As new people joined, it became more diverse in age, background, ability, and, more relevant here, race. I don’t know why that happened. We didn’t do anything intentionally except try to keep our group welcoming to slower riders. It was probably just due to the new people joining us being younger but the diversity made for a much richer experience for me. However, when it comes to race I am not always comfortable and I experienced that here as well. I found myself being careful to avoid offending people due to my lack of understanding and not knowing what would be inappropriate. That did get in the way of my relationships and that was painful to me.
When I heard of Study Circles, now Color Blind to Color Brave Conversation (CBCBC?), it sounded like a place to get my answers so I signed up.

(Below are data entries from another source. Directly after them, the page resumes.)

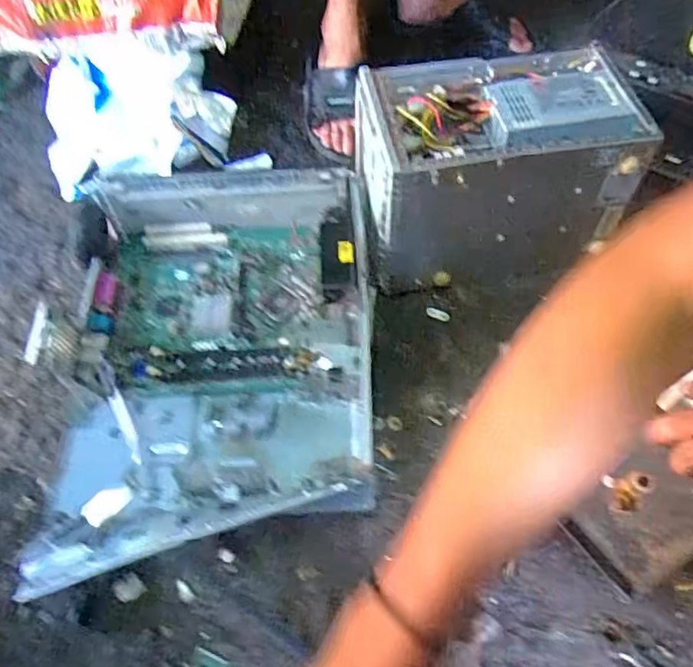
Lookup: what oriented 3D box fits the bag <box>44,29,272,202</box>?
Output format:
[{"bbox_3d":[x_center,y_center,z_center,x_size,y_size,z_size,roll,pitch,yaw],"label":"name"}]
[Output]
[{"bbox_3d":[-0.301,-0.334,0.852,0.308,0.132,0.220,-15,56,-8],"label":"bag"}]

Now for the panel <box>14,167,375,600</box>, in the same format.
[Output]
[{"bbox_3d":[-0.154,0.025,0.636,0.362,0.109,0.458,0,55,2],"label":"panel"}]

I have avoided these kinds of programs in the past because I didn’t see myself as a part of the problem. I had heard that they were designed to make attendees uncomfortable and label them as racist. I liked to think of myself as colorblind because I would be unaware of seeing color in those that I had been friends with for a long time. It was similar to the way my awareness of other characteristics would fade over time. But an awareness of race is always there in meeting someone for the first time and it does make a difference. I do benefit by being among the dominant culture. Every time I benefit, I’m part of the problem. Do I want to give up these benefits? No. But do I want those who haven’t had them to have them now? Yes. There is abundance. There is enough to go around. Whether it is material goods or fair and proper treatment and respect.
I found Study Circles to be a place that gives permission to practice talking about racial issues with an understanding of where I was coming from and an appreciation of what it was like for others. The point wasn’t about making me feel guilty. It was about learning to be more comfortable with those whose experience is very different. It was about how we come together as a community.

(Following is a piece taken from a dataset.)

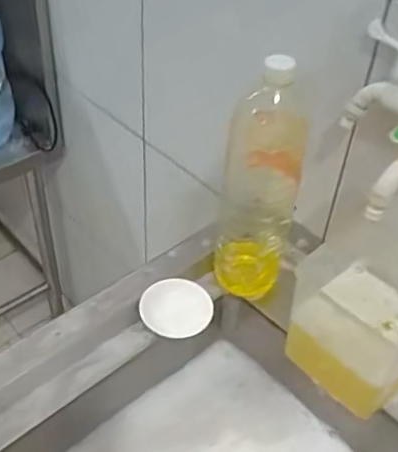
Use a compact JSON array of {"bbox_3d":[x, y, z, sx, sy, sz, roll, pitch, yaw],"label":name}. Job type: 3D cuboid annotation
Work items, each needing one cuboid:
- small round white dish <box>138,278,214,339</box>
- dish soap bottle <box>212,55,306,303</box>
[{"bbox_3d":[-0.028,0.103,0.746,0.091,0.023,0.083,2,44,-2],"label":"small round white dish"},{"bbox_3d":[0.073,-0.049,0.702,0.085,0.311,0.074,8,44,4],"label":"dish soap bottle"}]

Now do I understand? Do I have all the answers? No; a few but not all by any means. But I now have permission to talk about my lack of understanding and some skills in doing that. Isn’t that what is really important? To be in a continuing process of learning to be more sensitive to the experiences that others have lived. Particularly for those who have been and are continuing to be the target of deliberate efforts to withhold the rights that those in the dominant white culture take for granted.
I encourage you to participate in this program for your own benefit and also for the benefit of this church community. As more and more people among us do this work, we can’t help but be better able to welcome the diversity within our congregation that we seek.